Instructions
a: List every date or time period mentioned in the post about PuTTY's icon, including the header.
b: In the post about PuTTY's icon, what tool did the author use to draw the first icons?
c: Resume the post about PuTTY's icon with the sentence that follows its final one, and keep writing.

Selected text
_ _ _ _

[Simon Tatham, 2025-03-12]
In March 2025 I received an email asking about PuTTY’s “logo” – the icon used by the Windows executable. The sender wanted to know where it had come from, and how it had evolved over time.
Sometimes I receive an email asking a question, and by the time I’ve finished answering it, I realise it’s worth turning into a blog post. This time I knew it was going to be one of those before I even started typing, because there’s a graphic design angle to the question and a technical angle. So I had a lot to say.
PuTTY’s icon designs date from the late 1990s and early 2000s. They’ve never had a major stylistic redesign, but over the years, the icons have had to be re-rendered under various constraints, which made for a technical challenge as well.
When I first started drawing PuTTY icons, I didn’t know I was going to need lots of them at different sizes. So I didn’t start off with any automation – I just drew each one by hand in the MSVC icon editor.

_ _ _ _

Dataset section
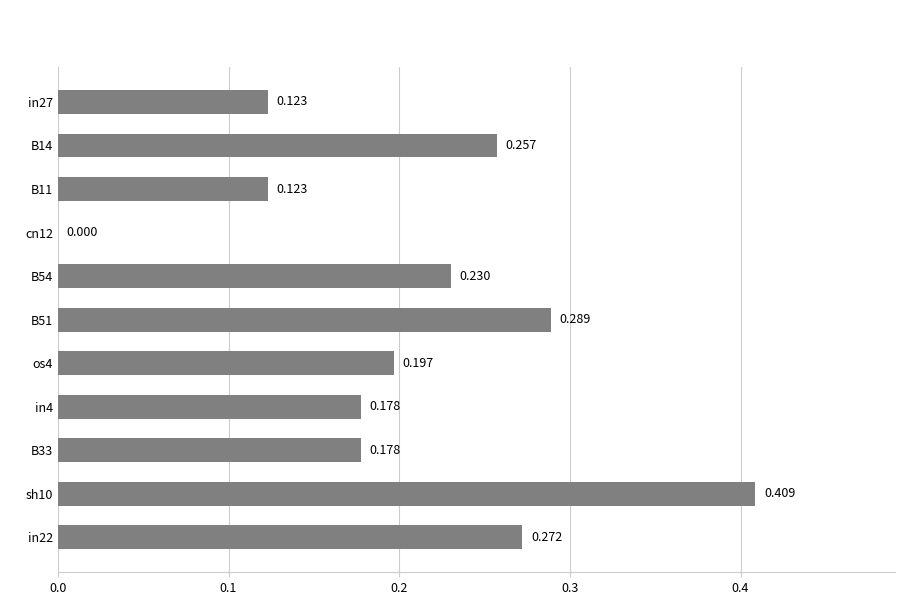

Are the bars horizontal?

Yes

_ _ _ _

Solved problems
a:
2025-03-12
March 2025
the late 1990s
the early 2000s

b: The MSVC icon editor, drawing each icon by hand.

c:
Expanded to a visible size, here’s the earliest version of the original PuTTY icon that I still have in my source control. That means it was current in early 1999; my source control doesn’t go all the way back to the very project start in the summer of 1996, but if it did, I expect this was probably the same icon I originally drew. I’d have drawn one quite early, because Windows GUI programs look pretty unhelpful without an icon.
It’s 32 × 32 pixels, and uses a limited palette of primary colours and shades of grey. That’s because I started the project in the mid-1990s, when non-truecolour displays were very common. There was a fixed 16-colour palette recommended for use in icons, consisting of the obvious primary and secondary colours and dim versions of them, plus a couple of spare shades of grey. That way all the icons in the entire GUI could reuse the same 16 palette entries and not run the display out of colours. So this icon is drawn using that palette.
Providing a plain black-and-white version was another standard recommendation at the time. But I can’t remember why – I certainly never actually saw a computer running Win95 or later with a B&W display! My best guess is that the recommendation was intended for use with the “Win32s” extension that would let 32-bit programs at least try to run on Windows 3.1 (on suitable underlying hardware). Probably Windows 3 still supported black and white displays.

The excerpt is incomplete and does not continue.